There is still ample room for opportunities in this space. One of our recent investments, OncoPrecision, offers solutions that have the potential to address the hefty price tags of drug development and low cancer drug efficacy for patients. Using unique and cost-effective functional assays, their approach could unlock accurate predictions for patients’ responses to a range of cancer drugs.
The basis of looking at individual patient response profiles is the fact that we are all unique, biologically speaking. Similar to how our metabolisms work differently, our bodies do not respond to drugs in the same ways, nor do they have the same baselines for certain diagnostic values.
Though, taking a few steps back, today’s clinical trial participants are far from being representative of the population. The good news is that the industry has been witnessing movements toward increasing diversity in clinical trials over the past few years: guidance by the FDA to improve enrollment diversity, commitments from big pharmas like Novartis (including a short-term effort to evaluate diversity and inclusion principles in 100% of their Phase 3 studies), Lilly’s diversity and inclusion programs, Pfizer’s collaboration with Headlands to help recruit more diverse participants based on underrepresented sites.
Historically, there’s a not-so-secret fear that allowing the trials to be more inclusive will be too costly, and the results insignificant or hard to interpret. It is also a logistics issue, given that trial sites are not evenly distributed—but that’s far from ethical. When certain trials are the last hope for some, why shouldn’t all subpopulations have equal access and eligibility (especially when there are no other treatment alternatives)?
It may also not be the best financial move for biopharmas. As Chaudhry et al., 2022, wrote in Nature Medicine’s Correspondence last month:
On the contrary, inclusive research will be a valuable ally to financial budgets. Implementing a diverse recruitment strategy in early development can improve the accuracy of key stop/go decisions, halting costlier pivotal studies on ineffective treatments and leading to longer-term savings. Enrolling patients from historically under-represented groups will also afford an opportunity to make greater use of community hospitals. As these sites have reduced overhead costs and require fewer resources, this is a cost-effective strategy.

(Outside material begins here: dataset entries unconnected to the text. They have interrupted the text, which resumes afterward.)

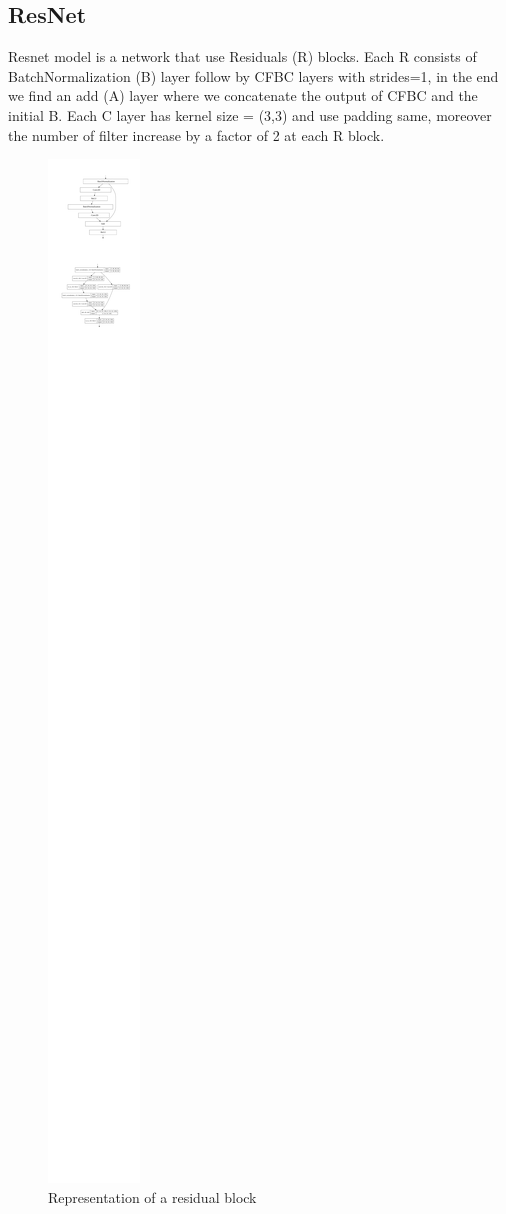\documentclass[10pt,twocolumn,letterpaper]{article}
\begin{document}
\subsection{ResNet}
\label{subsection:ResNet}
Resnet model is a network that use Residuals (R) blocks. Each R consists of BatchNormalization (B) layer follow by CFBC layers with strides=1, in the end we find an add (A) layer where we concatenate the output of CFBC and the initial B. Each C layer has kernel size = (3,3) and use padding same, moreover the number of filter increase by a factor of 2 at each R block.
\begin{figure}[H]
   \centering
   \includegraphics[width=0.7\linewidth]{./immagini/residual_block.pdf}
   \caption{Representation of a residual block}
\end{figure}
\end{document}
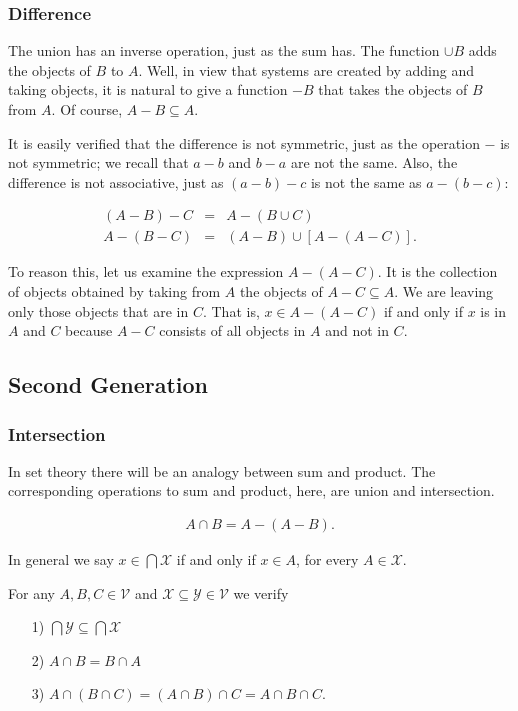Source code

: \documentclass [12pt]{book}
\begin{document}
\subsubsection{Difference} The union has an inverse operation, just as the sum has. The function $\cup B$ adds the objects of $B$ to $A$. Well, in view that systems are created by adding and taking objects, it is natural to give a function $-B$ that takes the objects of $B$ from $A$. Of course, $A-B\subseteq A$.

It is easily verified that the difference is not symmetric, just as the operation $-$ is not symmetric; we recall that $a-b$ and $b-a$ are not the same. Also, the difference is not associative, just as $(a-b)-c$ is not the same as $a-(b-c)$:

\begin{eqnarray}\nonumber(A-B)-C&=&A-(B\cup C)\\\nonumber A-(B-C)&=&(A-B)\cup[A-(A-C)].\end{eqnarray}

To reason this, let us examine the expression $A-(A-C)$. It is the collection of objects obtained by taking from $A$ the objects of $A-C\subseteq A$. We are leaving only those objects that are in $C$. That is, $x\in A-(A-C)$ if and only if $x$ is in $A$ and $C$ because $A-C$ consists of all objects in $A$ and not in $C$.

	\subsection{Second Generation}

		\subsubsection{Intersection} In set theory there will be an analogy between sum and product. The corresponding operations to sum and product, here, are union and intersection.

\begin{eqnarray}\nonumber A\cap B=A-(A-B).\end{eqnarray}

In general we say $x\in\bigcap\mathcal{X}$ if and only if $x\in A$, for every $A\in\mathcal{X}$.

\begin{proposition}For any $A,B,C\in\mathcal{V}$ and $\mathcal{X}\subseteq\mathcal{Y}\in\mathcal{V}$ we verify\begin{itemize}\item[1)]$\bigcap\mathcal{Y}\subseteq\bigcap\mathcal{X}$\item[2)]$A\cap B=B\cap A$\item[3)]$A\cap(B\cap C)=(A\cap B)\cap C=A\cap B\cap C$.\end{itemize}\end{proposition}
\end{document}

The actual economics remain to be worked out, but the point is worth pondering. Ultimately it may come down to a balance between early discovery that things don’t work (hence saving the Phase II/III trial costs) and planning for larger early trials (potentially higher costs upfront).

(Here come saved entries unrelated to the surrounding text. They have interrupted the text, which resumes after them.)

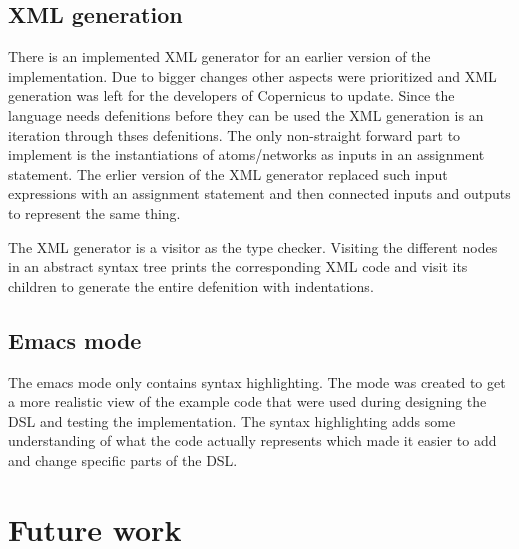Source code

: \subsection{XML generation}\label{sec:xml}
There is an implemented XML generator for an earlier version of the
implementation. Due to bigger changes other aspects were prioritized
and XML generation was left for the developers of Copernicus to
update. Since the language needs defenitions before they can be used
the XML generation is an iteration through thses defenitions. The only
non-straight forward part to implement is the instantiations of
atoms/networks as inputs in an assignment statement. The erlier
version of the XML generator replaced such input expressions with an
assignment statement and then connected inputs and outputs to
represent the same thing.

The XML generator is a visitor as the type checker. Visiting the
different nodes in an abstract syntax tree prints the corresponding
XML code and visit its children to generate the entire defenition with
indentations.

\subsection{Emacs mode}\label{sec:emacs}
The emacs mode only contains syntax highlighting. The mode was created
to get a more realistic view of the example code that were used during
designing the DSL and testing the implementation. The syntax
highlighting adds some understanding of what the code actually
represents which made it easier to add and change specific parts of
the DSL.

\section{Future work}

Only empirical data can support all these speculations. Fortunately, it looks like there should be some coming out in the next couple of years. Though, going back to the trial percent participation to population ratio above, knowing that individuals respond to drugs and environment differently, it’s only intuitive to make the trial as representative of the usage population as possible. In other words, representative trial enrollment is arguably necessary to legitimize trial results–in both safety and efficacy.
Now, while it is necessary, having a representative trial population is insufficient. Even twins do not respond to stimuli in the same way. Especially when patients more-or-less only have one shot (when secondary treatments rarely work like for certain cancer treatments), individuals’ biomarkers need to be incorporated into the drug development process and clinical practices. Higher drug approval rates, lower clinical trial costs, and improved efficacy are within reach with the right tools.